Case law

  • Case Details
    • National ID: 1 U 467/06
    • Member State: Germany
    • Common Name:link
    • Decision type: Other
    • Decision date: 25/07/2007
    • Court: Oberlandesgericht (Appellate court, Saarbrücken)
    • Subject:
    • Plaintiff:
    • Defendant:
    • Keywords:
  • Directive Articles
    Consumer Sales and Guarantees Directive, Article 3, 3.
  • Headnote
    The removal of a defect has not failed in the terms of § 440 BGB (Bürgerliches Gesetzbuch – German Civil Code) if the defect causing the claim for removal has been eliminated but the purchased good has been damaged on the occasion of the repair.
  • Facts
    The plaintiff claims the rescission of the contract of sale concluded in April 2005 by which the plaintiff a bought a car for EUR 19.100 from the defendant. After the car had been delivered on 9 May 2005, the plaintiff repeatedly complained to the defendant about having problems starting the car. It was brought to the defendant’s garage for inspection for 3 times. During the last in inspection (on 27 September 2005) a mechanic negligently damaged the car’s body by starting the car and thus colliding with a workbench. The defendant removed the damage. Experts consulted by the parties determined that the expenses for the necessary repair amounted to EUR 2.771,19. According to the experts the permanent loss in value amounted to EUR 600 (defendant) resp. EUR 950 (plaintiff).
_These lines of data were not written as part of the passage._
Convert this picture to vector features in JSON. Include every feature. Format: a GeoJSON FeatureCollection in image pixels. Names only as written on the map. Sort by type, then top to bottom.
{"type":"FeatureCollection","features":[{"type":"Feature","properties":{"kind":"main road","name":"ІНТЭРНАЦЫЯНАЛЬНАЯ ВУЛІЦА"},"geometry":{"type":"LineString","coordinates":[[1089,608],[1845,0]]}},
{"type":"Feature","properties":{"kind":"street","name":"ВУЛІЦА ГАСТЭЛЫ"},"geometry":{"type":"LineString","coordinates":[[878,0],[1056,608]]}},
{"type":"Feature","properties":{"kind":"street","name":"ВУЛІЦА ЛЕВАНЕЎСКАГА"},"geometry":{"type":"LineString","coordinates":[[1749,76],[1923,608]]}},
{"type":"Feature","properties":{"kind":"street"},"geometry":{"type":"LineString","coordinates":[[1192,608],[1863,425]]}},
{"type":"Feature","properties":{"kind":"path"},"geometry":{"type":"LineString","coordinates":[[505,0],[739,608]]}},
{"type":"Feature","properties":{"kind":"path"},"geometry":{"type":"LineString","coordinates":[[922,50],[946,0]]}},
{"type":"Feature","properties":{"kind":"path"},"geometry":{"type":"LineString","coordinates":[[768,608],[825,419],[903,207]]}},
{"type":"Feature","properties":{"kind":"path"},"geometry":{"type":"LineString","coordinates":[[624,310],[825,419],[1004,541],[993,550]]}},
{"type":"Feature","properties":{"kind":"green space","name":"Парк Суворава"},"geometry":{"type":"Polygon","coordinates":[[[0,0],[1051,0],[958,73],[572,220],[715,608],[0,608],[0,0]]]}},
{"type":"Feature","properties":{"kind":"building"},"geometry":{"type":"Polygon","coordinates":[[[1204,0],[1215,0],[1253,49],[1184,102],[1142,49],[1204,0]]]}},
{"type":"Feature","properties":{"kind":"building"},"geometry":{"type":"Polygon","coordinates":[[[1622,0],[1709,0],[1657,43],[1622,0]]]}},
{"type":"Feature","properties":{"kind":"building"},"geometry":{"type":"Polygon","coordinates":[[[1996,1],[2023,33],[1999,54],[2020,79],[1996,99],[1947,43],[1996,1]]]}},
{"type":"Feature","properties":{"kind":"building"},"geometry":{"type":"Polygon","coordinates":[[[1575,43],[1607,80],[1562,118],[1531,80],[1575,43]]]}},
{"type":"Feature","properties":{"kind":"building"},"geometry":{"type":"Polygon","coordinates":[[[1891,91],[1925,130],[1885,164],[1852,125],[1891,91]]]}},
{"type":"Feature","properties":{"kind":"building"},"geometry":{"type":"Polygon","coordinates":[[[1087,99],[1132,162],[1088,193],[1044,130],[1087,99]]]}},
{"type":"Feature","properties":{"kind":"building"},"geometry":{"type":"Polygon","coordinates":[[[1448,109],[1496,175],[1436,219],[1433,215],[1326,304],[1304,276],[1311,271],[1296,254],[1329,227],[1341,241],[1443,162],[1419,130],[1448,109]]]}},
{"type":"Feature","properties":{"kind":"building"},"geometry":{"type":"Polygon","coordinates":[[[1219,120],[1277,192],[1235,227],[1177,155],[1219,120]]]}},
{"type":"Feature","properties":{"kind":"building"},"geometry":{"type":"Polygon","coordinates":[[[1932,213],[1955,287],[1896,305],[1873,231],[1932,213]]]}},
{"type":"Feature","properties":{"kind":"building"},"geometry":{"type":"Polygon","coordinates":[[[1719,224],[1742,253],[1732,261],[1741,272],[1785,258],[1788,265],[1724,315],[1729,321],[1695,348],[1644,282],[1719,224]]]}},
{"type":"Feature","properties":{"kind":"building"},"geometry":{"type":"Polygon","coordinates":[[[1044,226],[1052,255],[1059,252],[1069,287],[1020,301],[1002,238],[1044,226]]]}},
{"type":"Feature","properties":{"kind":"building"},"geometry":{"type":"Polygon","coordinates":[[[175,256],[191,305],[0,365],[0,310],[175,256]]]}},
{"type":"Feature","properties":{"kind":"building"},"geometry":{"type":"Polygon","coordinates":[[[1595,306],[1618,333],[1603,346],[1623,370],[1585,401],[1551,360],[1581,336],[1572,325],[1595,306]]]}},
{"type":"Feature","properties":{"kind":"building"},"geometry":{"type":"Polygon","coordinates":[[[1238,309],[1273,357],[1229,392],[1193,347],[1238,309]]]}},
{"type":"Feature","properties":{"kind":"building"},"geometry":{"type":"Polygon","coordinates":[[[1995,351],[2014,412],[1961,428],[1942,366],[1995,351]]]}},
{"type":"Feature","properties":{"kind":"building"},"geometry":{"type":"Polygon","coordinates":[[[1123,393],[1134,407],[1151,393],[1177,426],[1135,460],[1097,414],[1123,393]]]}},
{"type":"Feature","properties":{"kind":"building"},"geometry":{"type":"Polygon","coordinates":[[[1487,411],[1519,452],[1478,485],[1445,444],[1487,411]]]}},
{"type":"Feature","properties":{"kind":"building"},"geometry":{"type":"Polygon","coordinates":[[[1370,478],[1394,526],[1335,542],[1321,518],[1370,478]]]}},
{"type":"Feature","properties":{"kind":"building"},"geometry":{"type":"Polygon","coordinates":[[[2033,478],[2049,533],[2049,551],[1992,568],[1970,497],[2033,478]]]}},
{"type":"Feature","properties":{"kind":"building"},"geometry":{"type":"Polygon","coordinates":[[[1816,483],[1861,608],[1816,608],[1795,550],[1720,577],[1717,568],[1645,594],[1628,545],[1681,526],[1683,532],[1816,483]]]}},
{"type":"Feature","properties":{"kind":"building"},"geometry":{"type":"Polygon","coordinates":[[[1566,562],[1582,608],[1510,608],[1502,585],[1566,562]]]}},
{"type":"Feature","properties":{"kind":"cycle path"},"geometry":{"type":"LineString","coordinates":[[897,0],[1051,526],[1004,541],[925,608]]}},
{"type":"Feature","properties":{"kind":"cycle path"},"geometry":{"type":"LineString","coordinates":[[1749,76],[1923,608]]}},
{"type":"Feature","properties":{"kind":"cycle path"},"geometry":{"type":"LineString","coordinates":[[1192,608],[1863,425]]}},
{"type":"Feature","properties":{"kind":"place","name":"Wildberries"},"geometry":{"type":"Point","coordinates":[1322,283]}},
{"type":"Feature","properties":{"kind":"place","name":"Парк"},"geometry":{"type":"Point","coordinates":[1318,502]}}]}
    To compensate the loss in value resulting from the new damage, the defendant offered to pay EUR 950 to the plaintiff. The plaintiff rejected the offer and declared the rescission of the contract. She demanded the repayment of the purchase price together with the price for purchased snow tyres minus a compensation of EUR 286,50 for driving the car for 3.000 kilometres. totalling to EUR 19.383,50; all this versus the return of the car.

    The plaintiff states that the car had been defective upon the passing of the risk, since it had had trouble starting. This defect had not been removed during the first to inspections in the defendant’s garage. The damage which had occurred during the third inspection was to be assessed under application of the law of defects and not the law of damages. Thus, the loss of value remaining after the repair could give reason for a rescission of the contract. The claim was dismissed in the previous instance.
  • Legal issue
    The Higher Regional Court Saarbrücken has rejected the plaintiff’s appeal as unfounded. The rescission of a contract under §§ 437 no. 2, 440, 323 BGB required that the purchased goods was defective upon the passing of the risk and that a removal of the defect by means of repair or replacement (§ 439 BGB) was either excluded or had failed. It can remain undecided whether the car was defective upon the passing of the risk due to problems starting, since the removal of the defect in the way chosen by the plaintiff (repair) has not failed. According to the facts established by the Regional Court on which the senate is bound to rely, it was undisputed between the parties that these problems had in any case been fixed during the third repair (if the car had been defective at all) and that therefore the demanded removal of the defect was successful.

    The removal of the defect cannot be deemed as “failed” because the car was damaged in course of the repair when it started driving during an engine test and collided with a workbench. The car’s permanent loss of value results only from this crash. Since the damage of the car body was evidently not present upon the passing of the risk, it does not constitute a defect in the terms of § 434 BGB. Whether the removal of a defect has failed or not, however, is to be judged solely by determining whether the defect causing the claim has been removed or not. The starting problems had been removed and the loss of value arising from the damage inflicted to the car’s body were not directly connected to the seller’s obligation to remove defects present upon the passing of the risk. Thus, the removal of the defect cannot be deemed to have failed.

    Moreover, the plaintiff is not entitled to damages in lieu of performance under §§ 437 no. 3, 440, 280(1),(3), 281(1), 283 BGB by way of restitution of all goods, payments or services exchanged under the contract. Insofar, the same applies as above: The defect in the terms of § 434 BGB which may have existed upon the passing of the risk has in any case been removed, and the car’s loss in value arising from the damaged body is no defect under § 434 BGB since it had not existed upon the passing of the risk. The remaining loss in value also cannot be deemed as being a remote collateral or consequential damage leading to the application of § 281(1) BGB. Additionally, the claim for the unwinding of the contract cannot be based on §§ 280(1), 282 in conjunction with § 281(1) BGB. Although § 282 BGB enables the creditor to resolve the contract if the debtor is liable for the breach of a duty under § 241(2) BGB, this only is applies if - with respect to the whole contract - he can no longer reasonably be expected to accept performance by the debtor. Without pondering all the subtle criteria answering the question whether further performance is unacceptable, it is clear that this is evidently not the case here: The defendant has removed the damage inflicted to the car body and the remaining (technical) loss in value does not make it unacceptable for the plaintiff to keep the vehicle as such.